所以最后我决定使用psych :: describe()这是一个专门为这个东西设计的函数.它不完全是任意函数,但几乎任何人都想要做的事情.完整的示例复制下面的解决方案(将描述与一些整齐的东西结合起来得到我正在寻找的确切元素):
library(psych)
library(tidyverse)
# Create an extended version with a bunch of stats
d.summary.extended <- mtcars %>%
select(mpg, cyl, vs, am, gear, carb) %>%
psych::describe(quant=c(.25,.75)) %>%
as_tibble(rownames="rowname") %>%
print()
<OUTPUT>
# A tibble: 6 x 16
rowname vars n mean sd median trimmed mad min max range skew kurtosis se Q0.25 Q0.75
<chr> <int> <dbl> <dbl> <dbl> <dbl> <dbl> <dbl> <dbl> <dbl> <dbl> <dbl> <dbl> <dbl> <dbl> <dbl>
1 mpg 1 32 20.09062 6.0269481 19.2 19.6961538 5.41149 10.4 33.9 23.5 0.6106550 -0.372766 1.06542396 15.425 22.8
2 cyl 2 32 6.18750 1.7859216 6.0 6.2307692 2.96520 4.0 8.0 4.0 -0.1746119 -1.762120 0.31570933 4.000 8.0
3 vs 3 32 0.43750 0.5040161 0.0 0.4230769 0.00000 0.0 1.0 1.0 0.2402577 -2.001938 0.08909831 0.000 1.0
4 am 4 32 0.40625 0.4989909 0.0 0.3846154 0.00000 0.0 1.0 1.0 0.3640159 -1.924741 0.08820997 0.000 1.0
5 gear 5 32 3.68750 0.7378041 4.0 3.6153846 1.48260 3.0 5.0 2.0 0.5288545 -1.069751 0.13042656 3.000 4.0
6 carb 6 32 2.81250 1.6152000 2.0 2.6538462 1.48260 1.0 8.0 7.0 1.0508738 1.257043 0.28552971 2.000 4.0
</OUTPUT>
# Select stats for comparison with other solutions
d.summary <- d.summary.extended %>%
select(var=rowname, min, q25=Q0.25, median, q75=Q0.75, max, mean, sd) %>%
print()
<OUTPUT>
# A tibble: 6 x 8
var min q25 median q75 max mean sd
<chr> <dbl> <dbl> <dbl> <dbl> <dbl> <dbl> <dbl>
1 mpg 10.4 15.425 19.2 22.8 33.9 20.09062 6.0269481
2 cyl 4.0 4.000 6.0 8.0 8.0 6.18750 1.7859216
3 vs 0.0 0.000 0.0 1.0 1.0 0.43750 0.5040161
4 am 0.0 0.000 0.0 1.0 1.0 0.40625 0.4989909
5 gear 3.0 3.000 4.0 4.0 5.0 3.68750 0.7378041
6 carb 1.0 2.000 2.0 4.0 8.0 2.81250 1.6152000
</OUTPUT>
Run Code Online (Sandbox Code Playgroud)
如果你想创建一个发表的摘要表(不是为了进一步的计算),你可能想看看优秀的观星者包.
df <- data.frame(mtcars)
cols <- c('mpg', 'cyl', 'vs', 'am', 'gear', 'carb')
stargazer(
df[, cols], type = "text",
summary.stat = c("min", "p25", "median", "p75", "max", "median", "sd")
)
================================================================
Statistic Min Pctl(25) Median Pctl(75) Max Median St. Dev.

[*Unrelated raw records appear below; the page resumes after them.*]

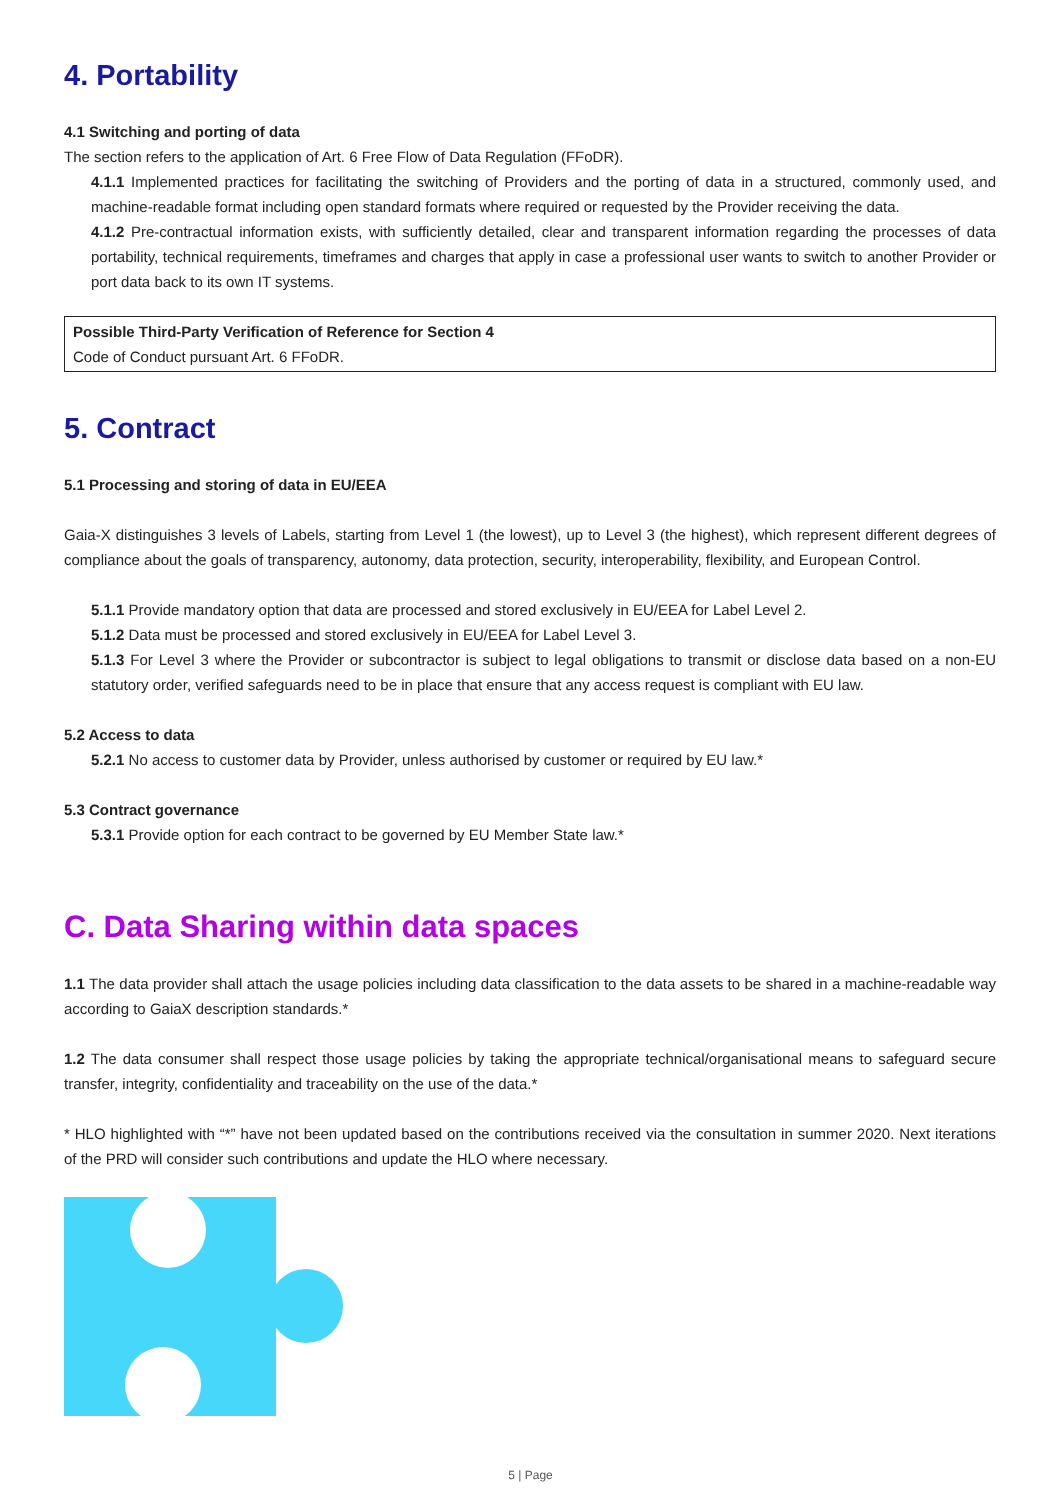4. Portability
4.1 Switching and porting of data
The section refers to the application of Art. 6 Free Flow of Data Regulation (FFoDR).
4.1.1 Implemented practices for facilitating the switching of Providers and the porting of data in a structured, commonly used, and machine-readable format including open standard formats where required or requested by the Provider receiving the data.
4.1.2 Pre-contractual information exists, with sufficiently detailed, clear and transparent information regarding the processes of data portability, technical requirements, timeframes and charges that apply in case a professional user wants to switch to another Provider or port data back to its own IT systems.
Possible Third-Party Verification of Reference for Section 4
Code of Conduct pursuant Art. 6 FFoDR.
5. Contract
5.1 Processing and storing of data in EU/EEA
Gaia-X distinguishes 3 levels of Labels, starting from Level 1 (the lowest), up to Level 3 (the highest), which represent different degrees of compliance about the goals of transparency, autonomy, data protection, security, interoperability, flexibility, and European Control.
5.1.1 Provide mandatory option that data are processed and stored exclusively in EU/EEA for Label Level 2.
5.1.2 Data must be processed and stored exclusively in EU/EEA for Label Level 3.
5.1.3 For Level 3 where the Provider or subcontractor is subject to legal obligations to transmit or disclose data based on a non-EU statutory order, verified safeguards need to be in place that ensure that any access request is compliant with EU law.
5.2 Access to data
5.2.1 No access to customer data by Provider, unless authorised by customer or required by EU law.*
5.3 Contract governance
5.3.1 Provide option for each contract to be governed by EU Member State law.*
C. Data Sharing within data spaces
1.1 The data provider shall attach the usage policies including data classification to the data assets to be shared in a machine-readable way according to GaiaX description standards.*
1.2 The data consumer shall respect those usage policies by taking the appropriate technical/organisational means to safeguard secure transfer, integrity, confidentiality and traceability on the use of the data.*
* HLO highlighted with “*” have not been updated based on the contributions received via the consultation in summer 2020. Next iterations of the PRD will consider such contributions and update the HLO where necessary.
5 | Page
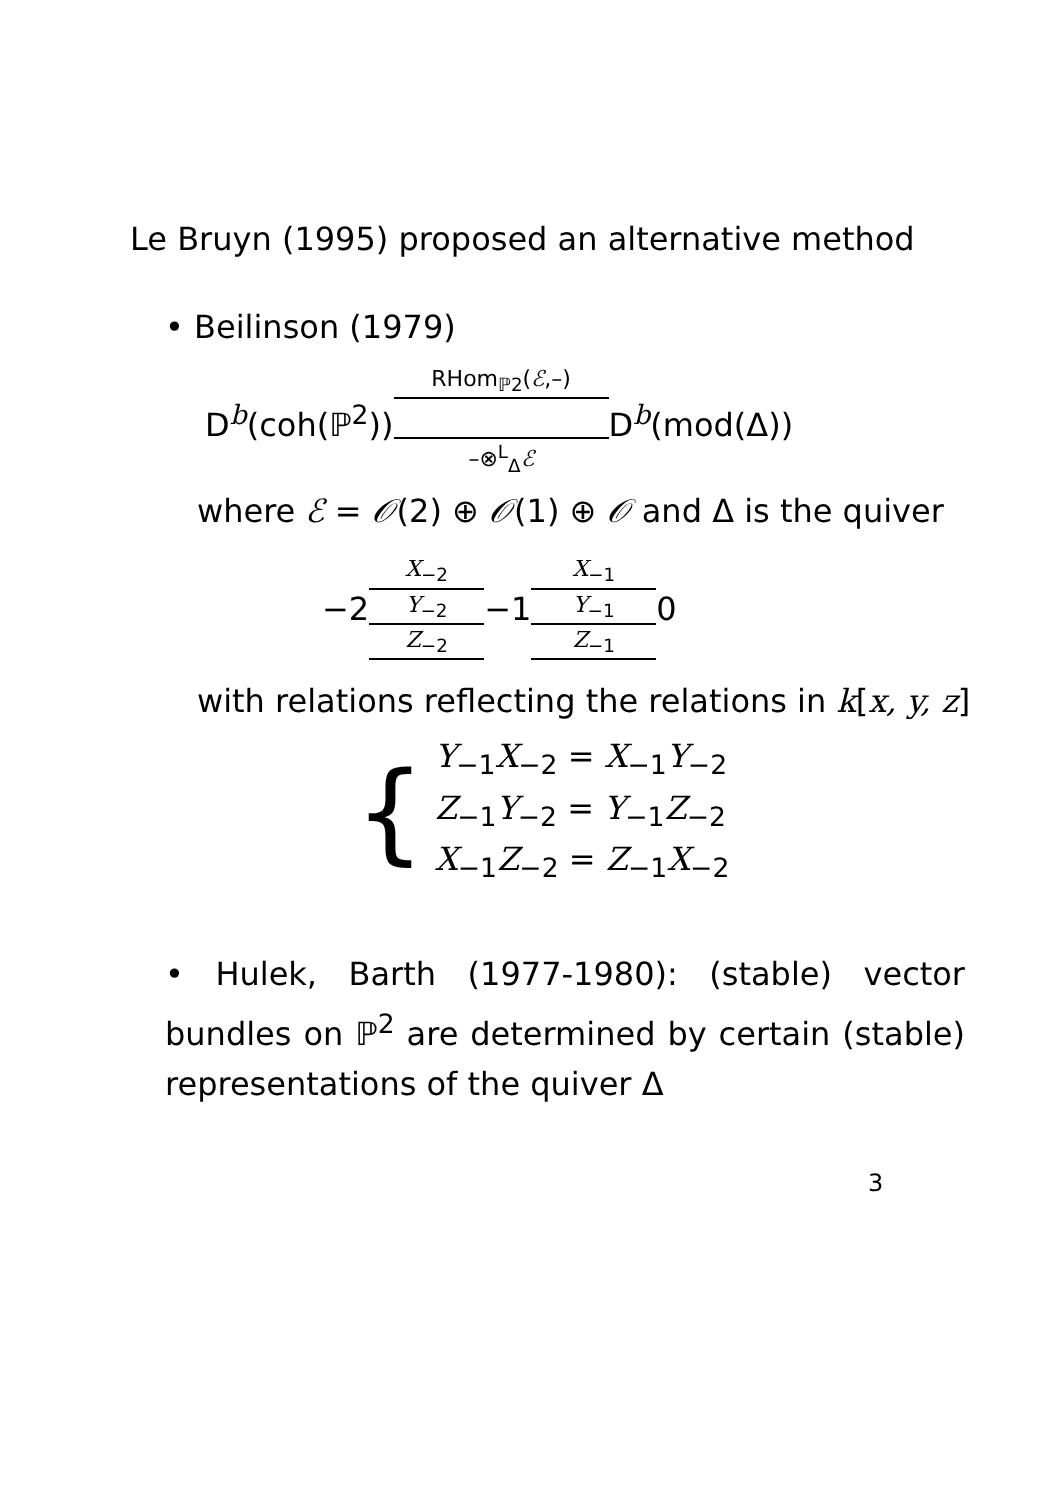Le Bruyn (1995) proposed an alternative method
• Beilinson (1979)
D<sup>b</sup>(coh(ℙ<sup>2</sup>)) RHom<sub>ℙ2</sub>(ℰ,–)
–⊗<sup>L</sup><sub>Δ</sub>ℰ D<sup>b</sup>(mod(Δ))
where ℰ = 𝒪(2) ⊕ 𝒪(1) ⊕ 𝒪 and Δ is the quiver
−2 X<sub>−2</sub>
Y<sub>−2</sub>
Z<sub>−2</sub>
−1 X<sub>−1</sub>
Y<sub>−1</sub>
Z<sub>−1</sub>
0
with relations reflecting the relations in k[x, y, z]
{
Y<sub>−1</sub>X<sub>−2</sub> = X<sub>−1</sub>Y<sub>−2</sub>
Z<sub>−1</sub>Y<sub>−2</sub> = Y<sub>−1</sub>Z<sub>−2</sub>
X<sub>−1</sub>Z<sub>−2</sub> = Z<sub>−1</sub>X<sub>−2</sub>
• Hulek, Barth (1977-1980): (stable) vector bundles on ℙ<sup>2</sup> are determined by certain (stable) representations of the quiver Δ
3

----------------------------------------------------------------
mpg 10.400 15.430 19.200 22.800 33.900 19.200 6.027
cyl 4 4 6 8 8 6 1.786
vs 0 0 0 1 1 0 0.504
am 0 0 0 1 1 0 0.499
gear 3 3 4 4 5 4 0.738
carb 1 2 2 4 8 2 1.615
----------------------------------------------------------------
Run Code Online (Sandbox Code Playgroud)
您也可以将类型更改为"latex"和"html",并将其保存到文件中,并指定给出"out"参数的文件.